# Aim of the exercise
Please quote exactly the lines below from the line containing "non-Hodgkin's type, Low" to the line containing "carcinoid stained with", both lines included, and nothing else.

Saved entries

○ ○ ○ ○

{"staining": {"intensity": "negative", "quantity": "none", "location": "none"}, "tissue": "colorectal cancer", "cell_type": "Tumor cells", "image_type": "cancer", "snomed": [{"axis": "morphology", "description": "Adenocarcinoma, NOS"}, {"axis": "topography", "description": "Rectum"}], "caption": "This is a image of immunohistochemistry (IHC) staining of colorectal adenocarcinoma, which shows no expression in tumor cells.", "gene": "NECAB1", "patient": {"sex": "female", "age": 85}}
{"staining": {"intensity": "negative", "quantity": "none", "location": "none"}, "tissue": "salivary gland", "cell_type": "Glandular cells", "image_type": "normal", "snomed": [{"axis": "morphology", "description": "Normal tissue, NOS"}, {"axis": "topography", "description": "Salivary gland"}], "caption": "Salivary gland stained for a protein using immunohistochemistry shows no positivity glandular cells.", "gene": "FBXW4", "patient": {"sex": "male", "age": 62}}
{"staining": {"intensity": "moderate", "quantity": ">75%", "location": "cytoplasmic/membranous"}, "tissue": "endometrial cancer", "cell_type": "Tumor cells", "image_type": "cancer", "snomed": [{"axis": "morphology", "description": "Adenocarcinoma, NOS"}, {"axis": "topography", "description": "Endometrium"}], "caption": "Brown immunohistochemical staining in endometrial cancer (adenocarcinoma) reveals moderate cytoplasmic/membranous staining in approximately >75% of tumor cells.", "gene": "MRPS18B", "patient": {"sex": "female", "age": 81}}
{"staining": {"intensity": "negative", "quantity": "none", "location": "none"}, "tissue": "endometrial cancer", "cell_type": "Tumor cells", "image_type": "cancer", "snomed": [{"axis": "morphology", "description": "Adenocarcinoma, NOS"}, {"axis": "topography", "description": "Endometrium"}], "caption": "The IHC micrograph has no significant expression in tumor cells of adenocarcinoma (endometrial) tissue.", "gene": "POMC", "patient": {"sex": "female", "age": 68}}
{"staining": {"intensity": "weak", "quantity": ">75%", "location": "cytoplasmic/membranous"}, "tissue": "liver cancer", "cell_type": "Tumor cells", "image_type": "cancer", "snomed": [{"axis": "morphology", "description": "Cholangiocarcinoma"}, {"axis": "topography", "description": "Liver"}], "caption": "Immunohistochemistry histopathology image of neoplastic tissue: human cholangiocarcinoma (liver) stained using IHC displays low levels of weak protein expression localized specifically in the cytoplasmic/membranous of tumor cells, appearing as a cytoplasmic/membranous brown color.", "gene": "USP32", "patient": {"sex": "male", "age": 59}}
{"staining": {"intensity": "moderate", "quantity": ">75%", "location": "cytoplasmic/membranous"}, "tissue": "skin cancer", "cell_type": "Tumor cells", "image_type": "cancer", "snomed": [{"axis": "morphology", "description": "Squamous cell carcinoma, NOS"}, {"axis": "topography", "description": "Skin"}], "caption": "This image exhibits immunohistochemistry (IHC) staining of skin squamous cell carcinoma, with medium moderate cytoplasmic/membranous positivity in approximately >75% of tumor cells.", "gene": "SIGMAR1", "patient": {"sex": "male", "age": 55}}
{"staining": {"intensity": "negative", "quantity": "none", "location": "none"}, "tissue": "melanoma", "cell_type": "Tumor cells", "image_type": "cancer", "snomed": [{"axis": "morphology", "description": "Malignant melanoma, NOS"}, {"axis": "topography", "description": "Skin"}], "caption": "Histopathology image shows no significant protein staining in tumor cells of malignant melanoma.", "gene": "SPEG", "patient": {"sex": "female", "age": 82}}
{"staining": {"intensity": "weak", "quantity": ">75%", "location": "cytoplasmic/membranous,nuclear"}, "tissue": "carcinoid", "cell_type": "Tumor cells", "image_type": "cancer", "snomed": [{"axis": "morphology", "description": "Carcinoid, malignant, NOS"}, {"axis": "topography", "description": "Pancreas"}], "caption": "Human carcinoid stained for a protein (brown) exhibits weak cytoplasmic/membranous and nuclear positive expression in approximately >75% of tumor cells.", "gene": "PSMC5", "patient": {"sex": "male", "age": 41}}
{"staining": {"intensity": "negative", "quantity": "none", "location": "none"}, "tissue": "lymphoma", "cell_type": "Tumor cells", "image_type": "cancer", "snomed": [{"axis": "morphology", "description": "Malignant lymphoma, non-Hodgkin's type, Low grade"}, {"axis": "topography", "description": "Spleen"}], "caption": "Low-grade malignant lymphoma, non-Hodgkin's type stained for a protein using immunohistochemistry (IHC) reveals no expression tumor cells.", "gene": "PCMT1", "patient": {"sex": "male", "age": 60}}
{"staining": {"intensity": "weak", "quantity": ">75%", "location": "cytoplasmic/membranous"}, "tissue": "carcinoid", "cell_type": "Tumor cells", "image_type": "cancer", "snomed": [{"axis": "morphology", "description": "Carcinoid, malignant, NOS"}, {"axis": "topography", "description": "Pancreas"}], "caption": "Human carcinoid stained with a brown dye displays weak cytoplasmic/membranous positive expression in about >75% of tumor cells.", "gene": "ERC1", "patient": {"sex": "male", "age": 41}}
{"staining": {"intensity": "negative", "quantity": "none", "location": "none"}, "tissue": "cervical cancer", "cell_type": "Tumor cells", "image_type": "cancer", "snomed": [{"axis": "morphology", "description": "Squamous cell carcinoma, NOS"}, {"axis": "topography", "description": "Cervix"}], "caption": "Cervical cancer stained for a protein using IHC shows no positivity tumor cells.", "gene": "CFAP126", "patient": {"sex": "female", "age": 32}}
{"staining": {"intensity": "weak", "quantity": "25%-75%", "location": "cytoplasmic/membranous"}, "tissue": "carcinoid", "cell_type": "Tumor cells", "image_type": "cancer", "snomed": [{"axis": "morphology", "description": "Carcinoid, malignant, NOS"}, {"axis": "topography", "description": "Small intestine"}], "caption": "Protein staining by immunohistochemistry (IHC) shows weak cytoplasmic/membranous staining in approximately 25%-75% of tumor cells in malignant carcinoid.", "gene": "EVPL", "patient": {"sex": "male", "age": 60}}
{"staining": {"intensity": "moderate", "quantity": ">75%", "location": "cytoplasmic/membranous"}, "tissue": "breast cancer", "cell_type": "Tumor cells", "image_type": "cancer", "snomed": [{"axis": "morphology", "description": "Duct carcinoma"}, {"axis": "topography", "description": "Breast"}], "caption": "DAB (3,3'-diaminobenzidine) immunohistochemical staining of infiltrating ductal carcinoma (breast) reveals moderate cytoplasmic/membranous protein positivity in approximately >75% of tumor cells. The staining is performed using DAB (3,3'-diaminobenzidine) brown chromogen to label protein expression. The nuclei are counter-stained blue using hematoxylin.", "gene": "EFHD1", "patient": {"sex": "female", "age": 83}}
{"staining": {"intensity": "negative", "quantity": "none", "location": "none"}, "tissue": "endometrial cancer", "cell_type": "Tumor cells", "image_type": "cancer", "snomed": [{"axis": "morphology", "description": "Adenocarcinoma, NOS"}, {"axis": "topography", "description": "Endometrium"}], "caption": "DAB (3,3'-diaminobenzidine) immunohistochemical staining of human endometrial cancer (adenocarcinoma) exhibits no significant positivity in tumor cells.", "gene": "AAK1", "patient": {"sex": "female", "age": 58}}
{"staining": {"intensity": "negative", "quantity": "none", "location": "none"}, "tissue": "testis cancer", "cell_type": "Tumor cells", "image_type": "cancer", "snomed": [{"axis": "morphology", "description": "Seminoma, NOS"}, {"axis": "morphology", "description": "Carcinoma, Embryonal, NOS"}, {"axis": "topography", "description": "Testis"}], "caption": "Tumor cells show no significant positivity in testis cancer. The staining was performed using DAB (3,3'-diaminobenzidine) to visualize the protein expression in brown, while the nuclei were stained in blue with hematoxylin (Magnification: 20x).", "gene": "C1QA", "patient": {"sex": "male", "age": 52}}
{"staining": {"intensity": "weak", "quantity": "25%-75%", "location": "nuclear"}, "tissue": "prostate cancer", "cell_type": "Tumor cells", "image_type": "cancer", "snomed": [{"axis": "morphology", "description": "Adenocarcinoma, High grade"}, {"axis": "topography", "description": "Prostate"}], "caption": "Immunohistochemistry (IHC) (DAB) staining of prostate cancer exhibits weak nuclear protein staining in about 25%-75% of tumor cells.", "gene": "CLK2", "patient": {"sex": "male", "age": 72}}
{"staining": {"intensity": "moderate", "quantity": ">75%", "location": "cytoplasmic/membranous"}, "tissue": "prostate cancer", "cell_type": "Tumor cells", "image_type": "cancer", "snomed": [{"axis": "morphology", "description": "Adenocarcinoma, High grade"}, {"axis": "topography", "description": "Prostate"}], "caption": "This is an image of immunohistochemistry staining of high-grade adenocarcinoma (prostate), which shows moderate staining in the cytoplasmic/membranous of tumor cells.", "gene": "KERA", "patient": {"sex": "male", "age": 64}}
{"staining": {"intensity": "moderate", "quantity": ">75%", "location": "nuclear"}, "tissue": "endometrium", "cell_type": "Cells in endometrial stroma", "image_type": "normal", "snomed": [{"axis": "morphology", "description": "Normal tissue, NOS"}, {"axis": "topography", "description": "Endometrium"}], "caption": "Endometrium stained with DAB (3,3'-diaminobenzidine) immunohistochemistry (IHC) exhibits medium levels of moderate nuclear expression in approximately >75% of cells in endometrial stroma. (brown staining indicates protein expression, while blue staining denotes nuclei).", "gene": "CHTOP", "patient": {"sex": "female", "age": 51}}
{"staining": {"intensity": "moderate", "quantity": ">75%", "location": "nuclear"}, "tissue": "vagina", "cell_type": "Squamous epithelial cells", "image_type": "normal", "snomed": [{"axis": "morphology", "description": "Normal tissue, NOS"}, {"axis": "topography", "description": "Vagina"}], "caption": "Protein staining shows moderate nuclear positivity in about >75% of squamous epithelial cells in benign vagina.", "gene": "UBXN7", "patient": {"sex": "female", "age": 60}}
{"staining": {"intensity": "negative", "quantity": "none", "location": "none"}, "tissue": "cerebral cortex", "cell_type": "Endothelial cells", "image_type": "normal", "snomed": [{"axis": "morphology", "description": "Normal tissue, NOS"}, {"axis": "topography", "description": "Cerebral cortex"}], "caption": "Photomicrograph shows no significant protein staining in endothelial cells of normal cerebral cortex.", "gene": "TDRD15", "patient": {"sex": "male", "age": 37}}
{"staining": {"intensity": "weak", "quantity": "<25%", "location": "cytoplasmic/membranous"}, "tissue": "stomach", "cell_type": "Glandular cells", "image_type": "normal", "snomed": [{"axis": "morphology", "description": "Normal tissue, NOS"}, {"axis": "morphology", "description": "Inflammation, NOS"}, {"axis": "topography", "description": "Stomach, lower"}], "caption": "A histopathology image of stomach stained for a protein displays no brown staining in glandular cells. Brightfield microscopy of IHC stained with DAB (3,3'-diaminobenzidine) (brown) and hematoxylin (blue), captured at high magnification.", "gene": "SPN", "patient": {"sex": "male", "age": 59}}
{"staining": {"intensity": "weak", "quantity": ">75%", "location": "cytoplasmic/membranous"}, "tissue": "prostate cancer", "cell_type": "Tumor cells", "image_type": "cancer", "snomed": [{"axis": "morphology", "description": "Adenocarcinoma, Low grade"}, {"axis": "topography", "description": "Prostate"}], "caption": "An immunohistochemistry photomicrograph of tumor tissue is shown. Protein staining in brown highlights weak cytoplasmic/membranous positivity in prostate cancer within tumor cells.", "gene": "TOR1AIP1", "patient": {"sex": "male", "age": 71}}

○ ○ ○ ○

# Expected answer
{"staining": {"intensity": "negative", "quantity": "none", "location": "none"}, "tissue": "lymphoma", "cell_type": "Tumor cells", "image_type": "cancer", "snomed": [{"axis": "morphology", "description": "Malignant lymphoma, non-Hodgkin's type, Low grade"}, {"axis": "topography", "description": "Spleen"}], "caption": "Low-grade malignant lymphoma, non-Hodgkin's type stained for a protein using immunohistochemistry (IHC) reveals no expression tumor cells.", "gene": "PCMT1", "patient": {"sex": "male", "age": 60}}
{"staining": {"intensity": "weak", "quantity": ">75%", "location": "cytoplasmic/membranous"}, "tissue": "carcinoid", "cell_type": "Tumor cells", "image_type": "cancer", "snomed": [{"axis": "morphology", "description": "Carcinoid, malignant, NOS"}, {"axis": "topography", "description": "Pancreas"}], "caption": "Human carcinoid stained with a brown dye displays weak cytoplasmic/membranous positive expression in about >75% of tumor cells.", "gene": "ERC1", "patient": {"sex": "male", "age": 41}}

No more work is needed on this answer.